= Frege's puzzles =

Puzzles about the semantics of proper names

Frege's puzzles are puzzles about the semantics of proper names, although related puzzles also arise in the case of indexicals. Gottlob Frege (1848–1925) introduced the puzzle at the beginning of his article "Über Sinn und Bedeutung" ("On Sense and Reference") in 1892 in one of the most influential articles in analytic philosophy and philosophy of language.

==The puzzles ==

The term "Frege's puzzle" is commonly applied to two related problems. One is a problem about identity statements that Frege raised at the beginning of "On Sense and Reference", and another concerns propositional attitude reports.
===The first puzzle===

The first problem considers the following sentences:

1. Hesperus is Hesperus.
2. Hesperus is Phosphorus (Lucifer).

Each of these sentences is true, since 'Hesperus' refers to the same object as 'Phosphorus' (the planet Venus which few months apart can be seen as the brightest star of morning or of evening). Nonetheless, (1) and (2) seem to differ in their meaning or what Frege called "cognitive value". (1) is just a truth of logic that can be known a priori, whereas (2) records an empirical truth that was discovered by astronomers. The problem, however, is that proper names are often taken to have no meaning beyond their reference (a view often associated with John Stuart Mill). But this seems to imply that the two statements mean the same thing, or have the same cognitive value.

Frege proposed to resolve this puzzle by postulating a second level of meaning besides reference in the form of what he called sense: a difference in the mode of presentation or the way an object can be "given" to the observer. Thus 'Hesperus' and 'Phosphorus' have the same reference, but differ in sense because they present Venus in different ways.

===The second puzzle===

The second puzzle concerns propositional attitude reports, such as belief reports. Ordinarily, coreferring names are substitutable salva veritate, that is, without change in truth value. For example, if 'Hesperus is bright' is true then 'Phosphorus is bright' is also true given that 'Hesperus' and 'Phosphorus' refer to the same planet. Frege then considers the following argument:

- Alex believes Hesperus is visible in the evening.
- Hesperus = Phosphorus.
- Alex believes Phosphorus is visible in the evening.

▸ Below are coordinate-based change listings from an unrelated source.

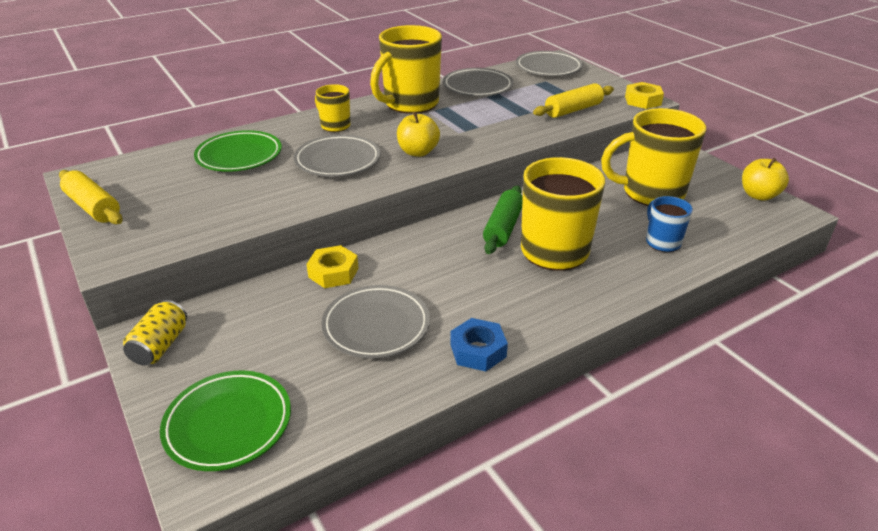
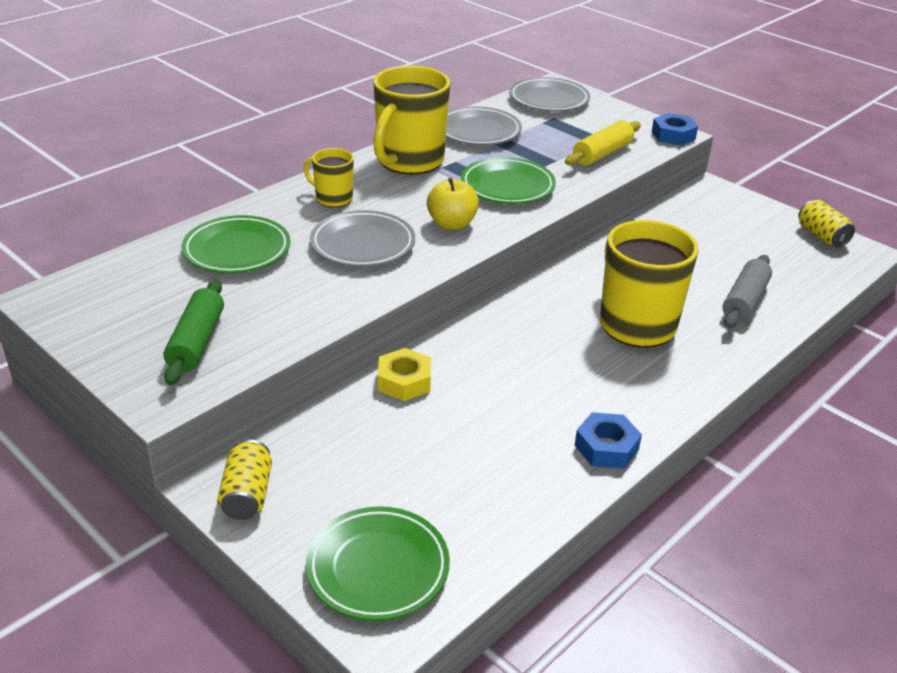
camera: 15 degrees left, 0 degrees up
(93, 207) = (91, 337): yellow rolling pin -> none
(376, 326) = (484, 436): grey plate -> none
(479, 128) = (507, 186): none -> green plate
(503, 228) = (569, 304): green rolling pin -> green rolling pin (196, 342)
(642, 101) = (673, 135): yellow nut -> blue nut
(651, 193) = (711, 245): yellow mug -> none
(662, 242) = (744, 301): blue mug -> grey rolling pin
(758, 195) = (821, 236): yellow apple -> yellow can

This argument appears to be invalid: even if (3) and (4) are true, (5) could be false. If Alex is not aware that Hesperus and Phosphorus are the same planet, then it seems that he could believe that Hesperus is visible in the evening while rejecting the claim that Phosphorus is visible in the evening (perhaps he thinks Phosphorus, the morning star, is only visible in the morning). The principle that coreferring names are substitutable salva veritate thus appears to fail in the context of belief reports (and similarly for other propositional attitude reports).

Frege again proposed to solve this problem by appeal to his distinction between sense and reference. In particular, he held that when a proper name occurs in the context of an attitude report, its reference shifts to its ordinary sense: thus 'Phosphorus', for example, denotes the planet Venus when it occurs in the sentence 'Phosphorus is visible in the evening' or in an identity sentence like (4), but when it occurs embedded in an attitude report like (5) it denotes its ordinary sense.

==New theories of reference and the return of Frege's puzzle==

Frege's puzzle has received a great deal of attention since the attacks on the descriptivist theory of names mounted in the 1970s and 1980s by philosophers such as Keith Donnellan, Saul Kripke, Ruth Barcan Marcus, Hilary Putnam, and David Kaplan. In the wake of these attacks on descriptivism, many philosophers embraced the Millian or direct-reference view of proper names, according to which the meaning of a name is simply its referent. As noted above, this Millian view has the result that (1) and (2) express the same proposition. Similarly, the embedded sentences 'Hesperus is visible in the evening' and 'Phosphorus is visible in the evening' from (3) and (5) express the same proposition. It therefore looks like (3) and (5) cannot differ in truth value since they attribute belief in one and the same proposition.

In view of this problem, many philosophers of language have attempted to work out a solution to the puzzle within the confines of direct-reference theories of proper names. Some of these philosophers include Nathan Salmon (e.g. in Frege's puzzle and Content, Cognition, and Communication), Howard Wettstein (e.g. in "Has Semantics Rested on a Mistake?"), Scott Soames, David Kaplan, John Perry (e.g. in Reference and Reflexivity), and Joseph Almog.